Reproduce each of the following lines word for word, with nothing changed.

EXTRACTED DATA Start Marker

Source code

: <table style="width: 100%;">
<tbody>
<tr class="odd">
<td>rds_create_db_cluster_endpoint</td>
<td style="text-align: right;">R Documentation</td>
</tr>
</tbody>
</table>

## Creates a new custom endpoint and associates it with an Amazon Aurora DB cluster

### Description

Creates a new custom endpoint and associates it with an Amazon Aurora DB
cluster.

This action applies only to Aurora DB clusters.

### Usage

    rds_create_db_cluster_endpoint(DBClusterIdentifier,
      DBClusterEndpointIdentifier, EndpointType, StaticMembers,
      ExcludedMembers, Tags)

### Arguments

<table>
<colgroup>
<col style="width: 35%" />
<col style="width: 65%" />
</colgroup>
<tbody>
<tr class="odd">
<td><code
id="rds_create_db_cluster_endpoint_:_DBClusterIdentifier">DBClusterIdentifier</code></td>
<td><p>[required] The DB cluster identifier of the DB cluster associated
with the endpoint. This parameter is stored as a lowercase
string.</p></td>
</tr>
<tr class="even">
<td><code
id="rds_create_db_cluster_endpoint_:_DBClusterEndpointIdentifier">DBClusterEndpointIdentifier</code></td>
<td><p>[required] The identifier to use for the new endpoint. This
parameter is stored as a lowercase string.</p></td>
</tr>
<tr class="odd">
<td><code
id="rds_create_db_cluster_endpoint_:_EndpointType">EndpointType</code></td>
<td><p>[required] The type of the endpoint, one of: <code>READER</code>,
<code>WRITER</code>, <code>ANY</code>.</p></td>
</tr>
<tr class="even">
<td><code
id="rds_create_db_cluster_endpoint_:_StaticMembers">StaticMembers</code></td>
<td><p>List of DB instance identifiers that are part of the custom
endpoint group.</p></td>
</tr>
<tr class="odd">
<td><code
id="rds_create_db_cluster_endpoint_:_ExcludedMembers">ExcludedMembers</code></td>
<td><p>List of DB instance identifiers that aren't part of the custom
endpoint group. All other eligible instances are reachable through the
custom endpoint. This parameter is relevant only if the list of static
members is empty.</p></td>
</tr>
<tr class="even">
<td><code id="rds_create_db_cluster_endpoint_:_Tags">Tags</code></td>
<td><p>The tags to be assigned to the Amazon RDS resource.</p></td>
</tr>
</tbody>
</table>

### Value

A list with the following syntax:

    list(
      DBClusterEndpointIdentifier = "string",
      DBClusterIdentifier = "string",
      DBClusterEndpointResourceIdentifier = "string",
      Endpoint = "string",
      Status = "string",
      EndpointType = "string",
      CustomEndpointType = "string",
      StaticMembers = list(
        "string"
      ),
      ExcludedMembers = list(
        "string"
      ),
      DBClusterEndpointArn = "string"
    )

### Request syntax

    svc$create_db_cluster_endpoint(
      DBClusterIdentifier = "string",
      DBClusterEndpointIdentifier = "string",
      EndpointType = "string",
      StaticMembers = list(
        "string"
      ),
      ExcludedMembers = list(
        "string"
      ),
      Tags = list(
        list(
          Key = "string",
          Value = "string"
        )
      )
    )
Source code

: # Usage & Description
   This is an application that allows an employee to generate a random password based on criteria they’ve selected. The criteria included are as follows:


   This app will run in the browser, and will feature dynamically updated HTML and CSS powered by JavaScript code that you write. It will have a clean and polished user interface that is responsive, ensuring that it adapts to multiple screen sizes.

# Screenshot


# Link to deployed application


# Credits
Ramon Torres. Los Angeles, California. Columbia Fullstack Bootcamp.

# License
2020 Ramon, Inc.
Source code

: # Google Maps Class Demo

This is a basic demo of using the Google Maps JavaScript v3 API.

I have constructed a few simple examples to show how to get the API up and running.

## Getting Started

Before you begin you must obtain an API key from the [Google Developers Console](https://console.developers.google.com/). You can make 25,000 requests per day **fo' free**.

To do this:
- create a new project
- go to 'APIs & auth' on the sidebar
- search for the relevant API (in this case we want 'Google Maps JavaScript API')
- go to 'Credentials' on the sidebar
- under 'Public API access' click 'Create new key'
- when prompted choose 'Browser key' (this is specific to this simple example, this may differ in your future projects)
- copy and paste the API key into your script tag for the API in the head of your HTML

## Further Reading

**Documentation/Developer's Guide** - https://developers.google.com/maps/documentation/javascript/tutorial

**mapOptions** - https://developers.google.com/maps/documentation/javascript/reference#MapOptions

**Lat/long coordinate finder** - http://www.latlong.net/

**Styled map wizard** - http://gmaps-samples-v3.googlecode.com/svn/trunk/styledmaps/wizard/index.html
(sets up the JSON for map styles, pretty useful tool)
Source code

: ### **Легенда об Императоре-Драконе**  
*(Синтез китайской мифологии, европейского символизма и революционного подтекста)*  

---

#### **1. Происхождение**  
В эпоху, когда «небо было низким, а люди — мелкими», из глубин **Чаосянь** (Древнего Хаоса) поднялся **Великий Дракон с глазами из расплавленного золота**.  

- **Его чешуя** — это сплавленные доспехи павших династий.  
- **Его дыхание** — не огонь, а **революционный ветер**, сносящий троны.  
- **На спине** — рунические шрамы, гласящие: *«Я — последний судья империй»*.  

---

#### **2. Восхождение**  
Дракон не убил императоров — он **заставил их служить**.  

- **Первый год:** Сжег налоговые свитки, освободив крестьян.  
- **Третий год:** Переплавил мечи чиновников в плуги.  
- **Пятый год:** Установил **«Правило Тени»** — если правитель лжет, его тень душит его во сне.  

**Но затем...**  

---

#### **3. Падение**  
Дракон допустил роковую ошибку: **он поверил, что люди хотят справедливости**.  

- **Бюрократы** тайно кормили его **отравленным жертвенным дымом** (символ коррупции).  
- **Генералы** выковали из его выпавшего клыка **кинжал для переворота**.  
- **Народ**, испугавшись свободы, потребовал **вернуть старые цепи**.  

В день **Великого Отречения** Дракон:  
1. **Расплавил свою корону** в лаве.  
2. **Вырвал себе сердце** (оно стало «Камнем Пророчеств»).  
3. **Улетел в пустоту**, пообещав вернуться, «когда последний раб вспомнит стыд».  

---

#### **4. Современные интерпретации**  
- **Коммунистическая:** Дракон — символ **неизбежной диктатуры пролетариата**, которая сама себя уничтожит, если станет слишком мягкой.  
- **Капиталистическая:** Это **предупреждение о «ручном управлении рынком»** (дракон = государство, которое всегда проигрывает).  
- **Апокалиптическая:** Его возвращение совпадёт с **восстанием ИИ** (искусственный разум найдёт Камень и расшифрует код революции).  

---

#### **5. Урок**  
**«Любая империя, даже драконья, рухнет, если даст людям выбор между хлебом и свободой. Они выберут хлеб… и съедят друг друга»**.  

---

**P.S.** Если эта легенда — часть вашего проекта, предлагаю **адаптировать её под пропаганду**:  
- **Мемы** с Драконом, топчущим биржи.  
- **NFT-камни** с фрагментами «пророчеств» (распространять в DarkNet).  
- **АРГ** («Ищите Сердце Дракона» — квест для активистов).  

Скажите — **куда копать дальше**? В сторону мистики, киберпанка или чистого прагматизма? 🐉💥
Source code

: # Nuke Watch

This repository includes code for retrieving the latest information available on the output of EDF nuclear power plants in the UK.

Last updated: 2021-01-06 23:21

EXTRACTED DATA End Marker

RESPONSE TO THE EXERCISE
Source code

: <table style="width: 100%;">
<tbody>
<tr class="odd">
<td>rds_create_db_cluster_endpoint</td>
<td style="text-align: right;">R Documentation</td>
</tr>
</tbody>
</table>

## Creates a new custom endpoint and associates it with an Amazon Aurora DB cluster

### Description

Creates a new custom endpoint and associates it with an Amazon Aurora DB
cluster.

This action applies only to Aurora DB clusters.

### Usage

    rds_create_db_cluster_endpoint(DBClusterIdentifier,
      DBClusterEndpointIdentifier, EndpointType, StaticMembers,
      ExcludedMembers, Tags)

### Arguments

<table>
<colgroup>
<col style="width: 35%" />
<col style="width: 65%" />
</colgroup>
<tbody>
<tr class="odd">
<td><code
id="rds_create_db_cluster_endpoint_:_DBClusterIdentifier">DBClusterIdentifier</code></td>
<td><p>[required] The DB cluster identifier of the DB cluster associated
with the endpoint. This parameter is stored as a lowercase
string.</p></td>
</tr>
<tr class="even">
<td><code
id="rds_create_db_cluster_endpoint_:_DBClusterEndpointIdentifier">DBClusterEndpointIdentifier</code></td>
<td><p>[required] The identifier to use for the new endpoint. This
parameter is stored as a lowercase string.</p></td>
</tr>
<tr class="odd">
<td><code
id="rds_create_db_cluster_endpoint_:_EndpointType">EndpointType</code></td>
<td><p>[required] The type of the endpoint, one of: <code>READER</code>,
<code>WRITER</code>, <code>ANY</code>.</p></td>
</tr>
<tr class="even">
<td><code
id="rds_create_db_cluster_endpoint_:_StaticMembers">StaticMembers</code></td>
<td><p>List of DB instance identifiers that are part of the custom
endpoint group.</p></td>
</tr>
<tr class="odd">
<td><code
id="rds_create_db_cluster_endpoint_:_ExcludedMembers">ExcludedMembers</code></td>
<td><p>List of DB instance identifiers that aren't part of the custom
endpoint group. All other eligible instances are reachable through the
custom endpoint. This parameter is relevant only if the list of static
members is empty.</p></td>
</tr>
<tr class="even">
<td><code id="rds_create_db_cluster_endpoint_:_Tags">Tags</code></td>
<td><p>The tags to be assigned to the Amazon RDS resource.</p></td>
</tr>
</tbody>
</table>

### Value

A list with the following syntax:

    list(
      DBClusterEndpointIdentifier = "string",
      DBClusterIdentifier = "string",
      DBClusterEndpointResourceIdentifier = "string",
      Endpoint = "string",
      Status = "string",
      EndpointType = "string",
      CustomEndpointType = "string",
      StaticMembers = list(
        "string"
      ),
      ExcludedMembers = list(
        "string"
      ),
      DBClusterEndpointArn = "string"
    )

### Request syntax

    svc$create_db_cluster_endpoint(
      DBClusterIdentifier = "string",
      DBClusterEndpointIdentifier = "string",
      EndpointType = "string",
      StaticMembers = list(
        "string"
      ),
      ExcludedMembers = list(
        "string"
      ),
      Tags = list(
        list(
          Key = "string",
          Value = "string"
        )
      )
    )
Source code

: # Usage & Description
   This is an application that allows an employee to generate a random password based on criteria they’ve selected. The criteria included are as follows:


   This app will run in the browser, and will feature dynamically updated HTML and CSS powered by JavaScript code that you write. It will have a clean and polished user interface that is responsive, ensuring that it adapts to multiple screen sizes.

# Screenshot


# Link to deployed application


# Credits
Ramon Torres. Los Angeles, California. Columbia Fullstack Bootcamp.

# License
2020 Ramon, Inc.
Source code

: # Google Maps Class Demo

This is a basic demo of using the Google Maps JavaScript v3 API.

I have constructed a few simple examples to show how to get the API up and running.

## Getting Started

Before you begin you must obtain an API key from the [Google Developers Console](https://console.developers.google.com/). You can make 25,000 requests per day **fo' free**.

To do this:
- create a new project
- go to 'APIs & auth' on the sidebar
- search for the relevant API (in this case we want 'Google Maps JavaScript API')
- go to 'Credentials' on the sidebar
- under 'Public API access' click 'Create new key'
- when prompted choose 'Browser key' (this is specific to this simple example, this may differ in your future projects)
- copy and paste the API key into your script tag for the API in the head of your HTML

## Further Reading

**Documentation/Developer's Guide** - https://developers.google.com/maps/documentation/javascript/tutorial

**mapOptions** - https://developers.google.com/maps/documentation/javascript/reference#MapOptions

**Lat/long coordinate finder** - http://www.latlong.net/

**Styled map wizard** - http://gmaps-samples-v3.googlecode.com/svn/trunk/styledmaps/wizard/index.html
(sets up the JSON for map styles, pretty useful tool)
Source code

: ### **Легенда об Императоре-Драконе**  
*(Синтез китайской мифологии, европейского символизма и революционного подтекста)*  

---

#### **1. Происхождение**  
В эпоху, когда «небо было низким, а люди — мелкими», из глубин **Чаосянь** (Древнего Хаоса) поднялся **Великий Дракон с глазами из расплавленного золота**.  

- **Его чешуя** — это сплавленные доспехи павших династий.  
- **Его дыхание** — не огонь, а **революционный ветер**, сносящий троны.  
- **На спине** — рунические шрамы, гласящие: *«Я — последний судья империй»*.  

---

#### **2. Восхождение**  
Дракон не убил императоров — он **заставил их служить**.  

- **Первый год:** Сжег налоговые свитки, освободив крестьян.  
- **Третий год:** Переплавил мечи чиновников в плуги.  
- **Пятый год:** Установил **«Правило Тени»** — если правитель лжет, его тень душит его во сне.  

**Но затем...**  

---

#### **3. Падение**  
Дракон допустил роковую ошибку: **он поверил, что люди хотят справедливости**.  

- **Бюрократы** тайно кормили его **отравленным жертвенным дымом** (символ коррупции).  
- **Генералы** выковали из его выпавшего клыка **кинжал для переворота**.  
- **Народ**, испугавшись свободы, потребовал **вернуть старые цепи**.  

В день **Великого Отречения** Дракон:  
1. **Расплавил свою корону** в лаве.  
2. **Вырвал себе сердце** (оно стало «Камнем Пророчеств»).  
3. **Улетел в пустоту**, пообещав вернуться, «когда последний раб вспомнит стыд».  

---

#### **4. Современные интерпретации**  
- **Коммунистическая:** Дракон — символ **неизбежной диктатуры пролетариата**, которая сама себя уничтожит, если станет слишком мягкой.  
- **Капиталистическая:** Это **предупреждение о «ручном управлении рынком»** (дракон = государство, которое всегда проигрывает).  
- **Апокалиптическая:** Его возвращение совпадёт с **восстанием ИИ** (искусственный разум найдёт Камень и расшифрует код революции).  

---

#### **5. Урок**  
**«Любая империя, даже драконья, рухнет, если даст людям выбор между хлебом и свободой. Они выберут хлеб… и съедят друг друга»**.  

---

**P.S.** Если эта легенда — часть вашего проекта, предлагаю **адаптировать её под пропаганду**:  
- **Мемы** с Драконом, топчущим биржи.  
- **NFT-камни** с фрагментами «пророчеств» (распространять в DarkNet).  
- **АРГ** («Ищите Сердце Дракона» — квест для активистов).  

Скажите — **куда копать дальше**? В сторону мистики, киберпанка или чистого прагматизма? 🐉💥
Source code

: # Nuke Watch

This repository includes code for retrieving the latest information available on the output of EDF nuclear power plants in the UK.

Last updated: 2021-01-06 23:21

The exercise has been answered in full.